La chasse est dans l’ensemble emprunt d’une certain lourdeur et manque assez largement de nuance, mais la réalisation aride de Vinterberg et l’interprétation intense, fine et habitée de Mads Mikkelsen auront su donner corps et cœur à ce récit d’une descente aux enfers ordinaire.

ARGO – 15/20

ArgoRéalisé par Ben Affleck
Avec Ben Affleck, Bryan Cranston, John Goodman

Synopsis : Le 4 novembre 1979, au summum de la révolution iranienne, des militants envahissent l’ambassade américaine de Téhéran, et prennent 52 Américains en otage. Mais au milieu du chaos, six Américains réussissent à s’échapper et à se réfugier au domicile de l’ambassadeur canadien. Sachant qu’ils seront inévitablement découverts et probablement tués, un spécialiste de « l’exfiltration » de la CIA du nom de Tony Mendez monte un plan risqué visant à les faire sortir du pays. Un plan si incroyable qu’il ne pourrait exister qu’au cinéma.
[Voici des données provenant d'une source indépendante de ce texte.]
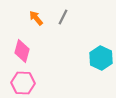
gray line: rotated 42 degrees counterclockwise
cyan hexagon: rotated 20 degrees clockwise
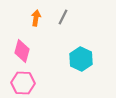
orange arrow: rotated 49 degrees clockwise
cyan hexagon: moved 20 px left, 1 px down
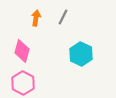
cyan hexagon: moved 5 px up
pink hexagon: rotated 25 degrees clockwise
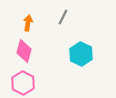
orange arrow: moved 8 px left, 5 px down
pink diamond: moved 2 px right
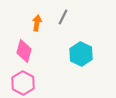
orange arrow: moved 9 px right
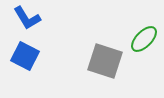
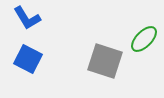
blue square: moved 3 px right, 3 px down
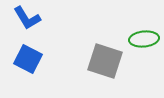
green ellipse: rotated 40 degrees clockwise
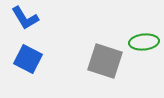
blue L-shape: moved 2 px left
green ellipse: moved 3 px down
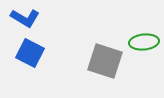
blue L-shape: rotated 28 degrees counterclockwise
blue square: moved 2 px right, 6 px up
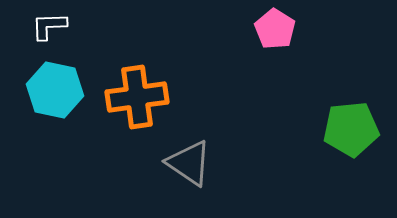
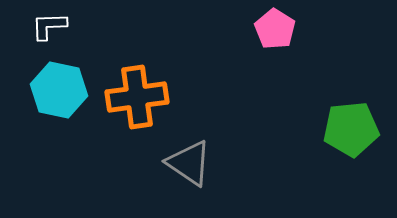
cyan hexagon: moved 4 px right
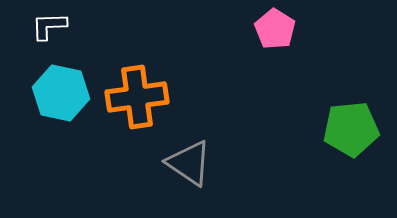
cyan hexagon: moved 2 px right, 3 px down
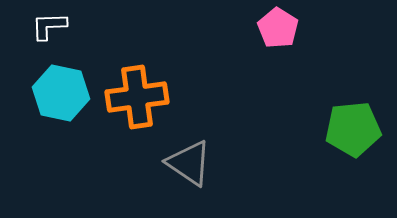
pink pentagon: moved 3 px right, 1 px up
green pentagon: moved 2 px right
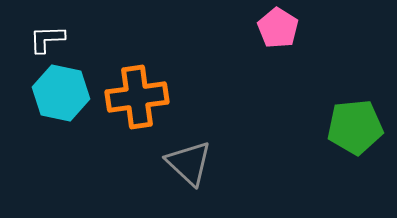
white L-shape: moved 2 px left, 13 px down
green pentagon: moved 2 px right, 2 px up
gray triangle: rotated 9 degrees clockwise
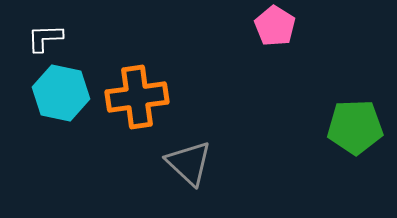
pink pentagon: moved 3 px left, 2 px up
white L-shape: moved 2 px left, 1 px up
green pentagon: rotated 4 degrees clockwise
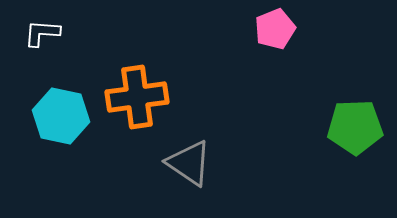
pink pentagon: moved 3 px down; rotated 18 degrees clockwise
white L-shape: moved 3 px left, 5 px up; rotated 6 degrees clockwise
cyan hexagon: moved 23 px down
gray triangle: rotated 9 degrees counterclockwise
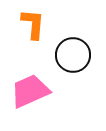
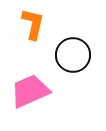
orange L-shape: rotated 8 degrees clockwise
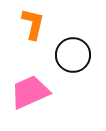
pink trapezoid: moved 1 px down
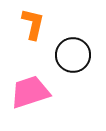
pink trapezoid: rotated 6 degrees clockwise
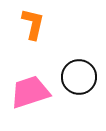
black circle: moved 6 px right, 22 px down
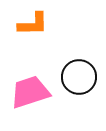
orange L-shape: rotated 76 degrees clockwise
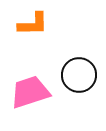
black circle: moved 2 px up
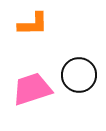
pink trapezoid: moved 2 px right, 3 px up
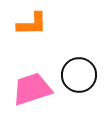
orange L-shape: moved 1 px left
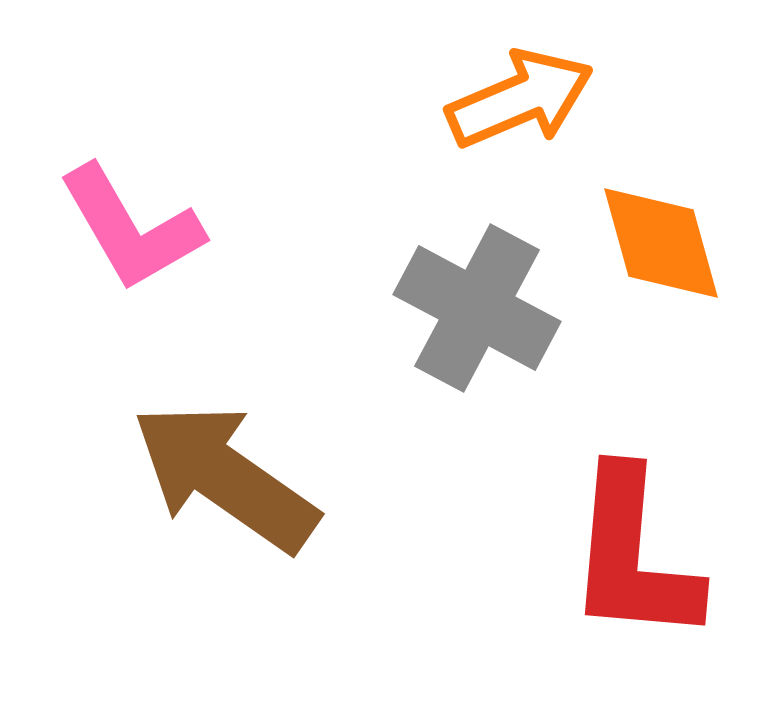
Avis : Avec Argo, Ben Affleck valide son statut inattendu de réalisateur brillant né avec Gone Baby Gone et The Town. En mettant en scène avec une maîtrise bluffante cette histoire vraie mais invraisemblable déterrée des archives de la CIA, il se pose désormais comme faiseur hors pair et conteur doué.
Car son nouveau film est non seulement passionnant, prenant et haletant, il confirme également une virtuosité formelle étourdissante. Extrêmement bien documenté, Argo convainc sur tous les plans en ne se départissant jamais de sa grande exigence. A la fois divertissant (la production express du faux film est hautement fun) précis dans sa reconstitution historique et haletant dans sa dernière partie consacrée à l’exfiltration, Argo est immédiatement et constamment crédible en dépit d’une trame narrative improbable. Et ce grâce à la réalisation ample sans être tape à l’œil et le montage efficace de Affleck , une distribution sans fausse note (Goodman et Cranston en tête) et une score impeccable de Desplat se mariant à merveille avec les musiques du début des années 80.
Une confirmation attendue mais pas moins enthousiasmante.
Argo fuck yourself.

J’ENRAGE DE SON ABSENCE – 13,5/20

J'enrage de son absenceRéalisé par Sandrine Bonnaire
Avec William Hurt, Alexandra Lamy, Augustin Legrand

Synopsis : Après dix ans d’absence, Jacques ressurgit dans la vie de Mado, aujourd’hui mariée et mère de Paul, un garçon de sept ans. La relation de l’ancien couple est entachée du deuil d’un enfant. Alors que Mado a refait sa vie, Jacques en paraît incapable et lorsqu’il rencontre Paul, c’est un choc. La complicité de plus en plus marquée entre Jacques et Paul finit par déranger Mado qui leur interdit de se revoir. Mais Jacques ne compte pas en rester là…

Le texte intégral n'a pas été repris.